A number of root causes contributed to the failure: using insecure public computers, allowing directories with world-writable (umask 777) permissions for Movable Type, not running Movable Type in a safer wrapped CGI mode, and not running PHP in “safe” mode that prevents certain kinds of file writing. I could have discovered the problem earlier by examining the server logs — I’m fortunate enough to have access to them — and by digging deeper into unexpected “file not found” behavior when I misspelled URLs (I assumed it was Mozilla automatically searching for sites on a 404 error).

The cost of the failure is hard to quantify in terms of lost opportunities, but since Google starts to treat sites with large numbers of these redirects as fradulent, there certainly must be some damage to my site’s findability. Of the roughly 580 pages Google has indexed for my domain, roughly 300-350 are not actually part of my site. This damages my credibility, both for readers who stumble across redirected pages while attempting to reach my site and for those who see spam when they search Google for me.
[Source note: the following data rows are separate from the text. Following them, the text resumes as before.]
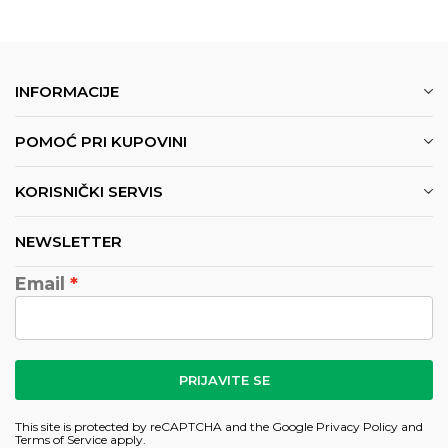
INFORMACIJE
POMOĆ PRI KUPOVINI
KORISNIČKI SERVIS
NEWSLETTER
Email
PRIJAVITE SE
This site is protected by reCAPTCHA and the Google
Privacy Policy
and
Terms of Service
apply.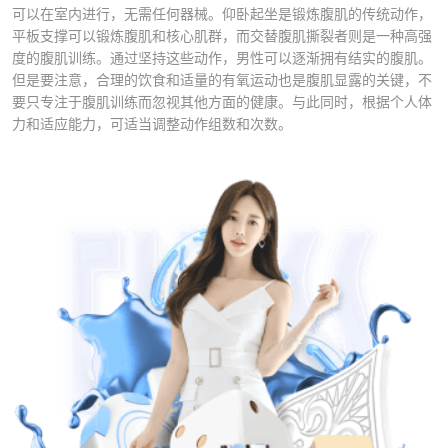
可以在室内进行，无需任何器械。仰卧起坐是锻炼腹肌的传统动作，
平板支撑可以锻炼腹肌和核心肌群，而交替腹肌撕裂者则是一种高强
度的腹肌训练。通过坚持这些动作，男性可以逐渐拥有结实的腹肌。
但是要注意，合理的饮食和适量的有氧运动也是腹肌显露的关键，不
要只专注于腹肌训练而忽视其他方面的健康。与此同时，根据个人体
力和适应能力，可适当调整动作组数和次数。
In terms of bandwidth and site utilization, for the first thirteen days of January there were just over 14,000 requests to my webserver, after stripping out certain 404 responses. Of these, roughly 6,900 were legitimate requests for pages, images, stylesheets, RSS feeds, etc. The remaining 7,100 were all attempts to access the bogus pages, most of which succeeded and accounted for 5.9 megabytes of bandwidth. Google and other web crawlers while cataloging these bogus sites comprised more than 10% of this traffic.

It’s unclear when this nefarious traffic will abate. In the 12 hours since I put the countermeasures in place, 250 invalid requests came through; fortunately these were all blocked, but it’s the same pace as before.